» What is needed
Scan the data for "района" and copy the lines it appears in.

[Stored data]
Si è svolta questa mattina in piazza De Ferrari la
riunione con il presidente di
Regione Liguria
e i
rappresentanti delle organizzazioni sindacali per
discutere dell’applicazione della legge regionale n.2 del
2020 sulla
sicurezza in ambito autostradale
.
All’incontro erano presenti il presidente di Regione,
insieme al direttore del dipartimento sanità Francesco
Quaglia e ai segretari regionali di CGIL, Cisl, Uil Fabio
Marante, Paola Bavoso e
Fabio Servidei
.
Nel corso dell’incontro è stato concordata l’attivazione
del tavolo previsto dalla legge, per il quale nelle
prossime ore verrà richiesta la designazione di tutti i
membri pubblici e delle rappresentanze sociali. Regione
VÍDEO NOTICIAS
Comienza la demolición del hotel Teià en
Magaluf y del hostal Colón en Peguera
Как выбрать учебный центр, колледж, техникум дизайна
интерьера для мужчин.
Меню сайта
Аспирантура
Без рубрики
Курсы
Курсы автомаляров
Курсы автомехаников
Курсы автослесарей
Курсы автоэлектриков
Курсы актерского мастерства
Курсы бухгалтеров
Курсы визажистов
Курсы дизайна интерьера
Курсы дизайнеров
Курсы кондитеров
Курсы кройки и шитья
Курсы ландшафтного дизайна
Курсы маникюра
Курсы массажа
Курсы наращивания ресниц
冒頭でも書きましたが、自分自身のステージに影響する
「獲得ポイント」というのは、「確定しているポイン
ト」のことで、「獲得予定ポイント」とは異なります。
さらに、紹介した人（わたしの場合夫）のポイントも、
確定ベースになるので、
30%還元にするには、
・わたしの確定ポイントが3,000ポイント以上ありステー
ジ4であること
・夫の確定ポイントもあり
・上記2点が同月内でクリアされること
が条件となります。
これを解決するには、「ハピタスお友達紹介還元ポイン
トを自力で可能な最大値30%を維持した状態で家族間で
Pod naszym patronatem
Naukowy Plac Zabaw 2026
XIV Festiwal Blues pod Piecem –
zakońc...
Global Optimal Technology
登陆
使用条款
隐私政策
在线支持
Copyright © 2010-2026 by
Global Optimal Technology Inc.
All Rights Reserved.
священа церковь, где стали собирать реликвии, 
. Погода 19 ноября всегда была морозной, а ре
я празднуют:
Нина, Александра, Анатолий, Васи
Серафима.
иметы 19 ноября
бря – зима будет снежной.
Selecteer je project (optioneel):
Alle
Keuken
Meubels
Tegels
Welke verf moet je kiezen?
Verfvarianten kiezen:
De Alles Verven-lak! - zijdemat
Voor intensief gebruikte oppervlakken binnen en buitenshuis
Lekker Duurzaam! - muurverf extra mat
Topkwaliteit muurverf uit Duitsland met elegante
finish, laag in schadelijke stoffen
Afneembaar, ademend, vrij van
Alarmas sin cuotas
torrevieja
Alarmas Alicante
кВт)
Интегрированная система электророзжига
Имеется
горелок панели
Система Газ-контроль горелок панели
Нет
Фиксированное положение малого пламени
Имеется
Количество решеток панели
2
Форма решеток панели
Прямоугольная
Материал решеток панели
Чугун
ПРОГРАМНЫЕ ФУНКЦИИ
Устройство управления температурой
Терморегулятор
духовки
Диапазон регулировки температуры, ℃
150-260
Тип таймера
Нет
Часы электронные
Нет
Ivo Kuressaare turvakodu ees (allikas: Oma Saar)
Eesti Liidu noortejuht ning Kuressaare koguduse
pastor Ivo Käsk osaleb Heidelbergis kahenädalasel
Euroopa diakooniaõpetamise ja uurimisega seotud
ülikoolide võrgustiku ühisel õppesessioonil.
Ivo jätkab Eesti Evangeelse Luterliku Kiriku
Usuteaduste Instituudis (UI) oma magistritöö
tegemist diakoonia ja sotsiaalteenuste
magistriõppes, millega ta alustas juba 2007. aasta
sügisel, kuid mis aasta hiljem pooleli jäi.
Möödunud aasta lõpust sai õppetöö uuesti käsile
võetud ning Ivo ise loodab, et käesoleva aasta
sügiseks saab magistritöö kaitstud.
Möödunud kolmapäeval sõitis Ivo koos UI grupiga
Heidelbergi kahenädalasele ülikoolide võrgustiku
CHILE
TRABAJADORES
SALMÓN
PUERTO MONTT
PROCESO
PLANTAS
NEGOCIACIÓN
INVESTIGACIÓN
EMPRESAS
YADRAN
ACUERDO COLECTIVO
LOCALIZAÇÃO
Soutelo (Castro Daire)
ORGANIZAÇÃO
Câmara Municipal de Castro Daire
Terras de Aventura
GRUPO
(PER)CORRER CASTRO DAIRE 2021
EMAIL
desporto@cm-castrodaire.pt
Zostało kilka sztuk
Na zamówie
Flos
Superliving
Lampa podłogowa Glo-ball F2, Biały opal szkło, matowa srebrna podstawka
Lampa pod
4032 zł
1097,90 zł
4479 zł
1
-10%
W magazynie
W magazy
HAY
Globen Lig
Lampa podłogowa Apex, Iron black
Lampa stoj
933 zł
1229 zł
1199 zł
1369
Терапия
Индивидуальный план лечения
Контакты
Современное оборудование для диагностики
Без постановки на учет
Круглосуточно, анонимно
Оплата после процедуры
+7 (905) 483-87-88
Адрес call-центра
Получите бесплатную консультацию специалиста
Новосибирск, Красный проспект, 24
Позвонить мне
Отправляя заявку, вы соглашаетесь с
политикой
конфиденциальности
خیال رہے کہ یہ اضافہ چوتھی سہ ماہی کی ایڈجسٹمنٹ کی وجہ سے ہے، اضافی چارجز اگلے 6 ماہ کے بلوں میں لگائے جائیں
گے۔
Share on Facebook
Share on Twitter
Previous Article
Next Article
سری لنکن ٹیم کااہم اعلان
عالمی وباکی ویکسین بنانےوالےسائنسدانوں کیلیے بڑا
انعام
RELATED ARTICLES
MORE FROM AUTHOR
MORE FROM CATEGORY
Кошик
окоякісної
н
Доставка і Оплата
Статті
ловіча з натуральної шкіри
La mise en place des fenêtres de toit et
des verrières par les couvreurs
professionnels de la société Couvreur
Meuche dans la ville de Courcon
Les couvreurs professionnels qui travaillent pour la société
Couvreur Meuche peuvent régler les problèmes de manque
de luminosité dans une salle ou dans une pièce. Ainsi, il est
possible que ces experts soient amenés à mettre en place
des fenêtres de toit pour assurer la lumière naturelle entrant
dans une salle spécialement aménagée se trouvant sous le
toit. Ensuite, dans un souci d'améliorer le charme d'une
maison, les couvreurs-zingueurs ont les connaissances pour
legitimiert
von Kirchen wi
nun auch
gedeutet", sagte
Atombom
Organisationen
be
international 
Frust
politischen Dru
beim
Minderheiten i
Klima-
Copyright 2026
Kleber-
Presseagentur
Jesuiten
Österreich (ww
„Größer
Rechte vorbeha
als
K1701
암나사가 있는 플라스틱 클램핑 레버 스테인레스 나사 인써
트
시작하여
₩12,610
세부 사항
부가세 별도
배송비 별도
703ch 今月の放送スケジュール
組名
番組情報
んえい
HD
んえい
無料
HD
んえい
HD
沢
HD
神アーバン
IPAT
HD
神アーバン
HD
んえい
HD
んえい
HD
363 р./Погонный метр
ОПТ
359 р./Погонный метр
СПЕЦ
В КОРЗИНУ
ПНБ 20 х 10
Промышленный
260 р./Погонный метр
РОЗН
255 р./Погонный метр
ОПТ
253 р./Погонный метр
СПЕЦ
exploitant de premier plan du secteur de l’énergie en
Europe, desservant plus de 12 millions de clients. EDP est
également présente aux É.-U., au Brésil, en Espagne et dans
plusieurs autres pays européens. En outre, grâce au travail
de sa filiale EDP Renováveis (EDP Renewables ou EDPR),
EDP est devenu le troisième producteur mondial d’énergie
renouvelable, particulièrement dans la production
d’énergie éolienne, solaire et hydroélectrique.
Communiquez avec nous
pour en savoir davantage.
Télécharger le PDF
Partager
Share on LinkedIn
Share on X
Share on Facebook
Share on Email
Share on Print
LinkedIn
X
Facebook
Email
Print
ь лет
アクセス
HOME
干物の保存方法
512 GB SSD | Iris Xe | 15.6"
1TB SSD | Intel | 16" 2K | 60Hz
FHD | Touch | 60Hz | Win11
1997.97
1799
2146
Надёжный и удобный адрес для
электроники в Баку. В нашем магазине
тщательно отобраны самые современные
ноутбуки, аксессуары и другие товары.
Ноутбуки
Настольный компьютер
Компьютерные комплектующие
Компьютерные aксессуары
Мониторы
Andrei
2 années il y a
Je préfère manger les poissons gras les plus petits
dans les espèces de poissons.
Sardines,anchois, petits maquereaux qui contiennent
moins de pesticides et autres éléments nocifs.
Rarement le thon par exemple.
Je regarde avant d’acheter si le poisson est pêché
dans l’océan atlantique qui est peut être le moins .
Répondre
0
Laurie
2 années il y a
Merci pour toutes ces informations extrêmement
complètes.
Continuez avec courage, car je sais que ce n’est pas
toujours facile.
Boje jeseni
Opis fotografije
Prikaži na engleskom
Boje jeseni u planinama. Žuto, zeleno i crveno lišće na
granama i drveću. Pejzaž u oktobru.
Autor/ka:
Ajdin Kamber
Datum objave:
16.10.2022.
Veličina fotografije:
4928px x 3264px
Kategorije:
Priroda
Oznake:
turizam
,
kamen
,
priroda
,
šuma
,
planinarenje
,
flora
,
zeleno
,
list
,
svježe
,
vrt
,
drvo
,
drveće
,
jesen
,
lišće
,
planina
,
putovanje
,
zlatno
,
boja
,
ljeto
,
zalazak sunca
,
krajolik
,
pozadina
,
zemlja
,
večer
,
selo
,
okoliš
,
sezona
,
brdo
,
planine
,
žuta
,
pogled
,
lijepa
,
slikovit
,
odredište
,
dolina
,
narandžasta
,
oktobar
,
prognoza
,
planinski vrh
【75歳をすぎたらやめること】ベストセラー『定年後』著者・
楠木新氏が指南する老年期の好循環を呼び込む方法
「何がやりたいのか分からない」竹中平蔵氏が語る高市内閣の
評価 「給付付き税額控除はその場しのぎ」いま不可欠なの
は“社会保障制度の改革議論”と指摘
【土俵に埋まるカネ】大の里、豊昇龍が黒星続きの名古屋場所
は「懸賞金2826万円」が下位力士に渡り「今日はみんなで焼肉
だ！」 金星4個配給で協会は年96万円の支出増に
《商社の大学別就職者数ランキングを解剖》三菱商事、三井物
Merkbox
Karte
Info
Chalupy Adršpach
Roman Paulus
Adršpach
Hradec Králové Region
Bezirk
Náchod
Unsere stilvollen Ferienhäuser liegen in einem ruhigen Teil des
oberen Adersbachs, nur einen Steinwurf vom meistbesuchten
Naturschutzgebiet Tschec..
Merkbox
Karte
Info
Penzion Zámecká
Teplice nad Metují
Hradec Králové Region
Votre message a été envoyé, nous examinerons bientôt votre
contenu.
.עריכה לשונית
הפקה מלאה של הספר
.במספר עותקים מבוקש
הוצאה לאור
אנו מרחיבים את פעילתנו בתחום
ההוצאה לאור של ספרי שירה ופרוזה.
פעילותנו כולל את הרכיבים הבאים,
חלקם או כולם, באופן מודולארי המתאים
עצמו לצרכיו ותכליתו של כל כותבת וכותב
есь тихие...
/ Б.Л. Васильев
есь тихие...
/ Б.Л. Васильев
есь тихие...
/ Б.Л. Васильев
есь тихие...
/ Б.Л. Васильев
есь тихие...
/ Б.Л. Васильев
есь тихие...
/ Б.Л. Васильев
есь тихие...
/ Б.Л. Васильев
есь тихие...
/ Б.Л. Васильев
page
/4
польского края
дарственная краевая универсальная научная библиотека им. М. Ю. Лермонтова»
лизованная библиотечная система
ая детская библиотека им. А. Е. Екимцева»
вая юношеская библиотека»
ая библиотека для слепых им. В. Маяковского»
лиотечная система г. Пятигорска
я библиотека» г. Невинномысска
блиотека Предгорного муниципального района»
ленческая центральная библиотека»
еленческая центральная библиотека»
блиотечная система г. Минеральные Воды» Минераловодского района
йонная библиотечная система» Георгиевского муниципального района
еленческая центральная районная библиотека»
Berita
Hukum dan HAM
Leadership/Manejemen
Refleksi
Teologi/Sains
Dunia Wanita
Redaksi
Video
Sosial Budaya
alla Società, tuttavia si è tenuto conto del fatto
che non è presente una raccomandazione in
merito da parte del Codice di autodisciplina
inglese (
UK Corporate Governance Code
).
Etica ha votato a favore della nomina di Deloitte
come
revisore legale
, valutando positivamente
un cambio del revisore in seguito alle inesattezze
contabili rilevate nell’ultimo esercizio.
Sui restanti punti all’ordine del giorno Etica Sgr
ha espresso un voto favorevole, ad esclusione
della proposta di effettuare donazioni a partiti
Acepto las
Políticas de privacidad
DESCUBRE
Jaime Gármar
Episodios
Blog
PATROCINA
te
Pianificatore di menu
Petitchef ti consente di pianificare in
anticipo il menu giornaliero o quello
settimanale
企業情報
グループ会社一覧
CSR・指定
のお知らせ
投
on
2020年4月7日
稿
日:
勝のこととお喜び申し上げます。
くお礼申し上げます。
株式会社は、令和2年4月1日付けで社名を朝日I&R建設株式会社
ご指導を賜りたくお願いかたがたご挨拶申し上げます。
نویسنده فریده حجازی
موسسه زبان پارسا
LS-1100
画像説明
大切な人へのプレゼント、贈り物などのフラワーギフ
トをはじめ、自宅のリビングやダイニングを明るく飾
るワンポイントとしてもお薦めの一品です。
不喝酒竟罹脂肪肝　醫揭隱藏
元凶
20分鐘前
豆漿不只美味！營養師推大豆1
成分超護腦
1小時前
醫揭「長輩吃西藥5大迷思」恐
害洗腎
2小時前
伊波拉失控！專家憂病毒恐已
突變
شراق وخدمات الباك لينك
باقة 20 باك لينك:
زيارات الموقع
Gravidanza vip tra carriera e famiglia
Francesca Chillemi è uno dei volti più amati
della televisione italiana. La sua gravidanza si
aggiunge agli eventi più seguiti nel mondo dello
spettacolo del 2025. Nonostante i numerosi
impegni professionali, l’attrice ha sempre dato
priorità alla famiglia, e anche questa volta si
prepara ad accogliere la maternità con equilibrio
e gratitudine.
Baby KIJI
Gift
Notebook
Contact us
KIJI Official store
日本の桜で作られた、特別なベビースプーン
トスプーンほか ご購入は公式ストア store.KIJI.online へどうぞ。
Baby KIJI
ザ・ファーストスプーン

» Answer box
блиотека Предгорного муниципального района»
блиотечная система г. Минеральные Воды» Минераловодского района
йонная библиотечная система» Георгиевского муниципального района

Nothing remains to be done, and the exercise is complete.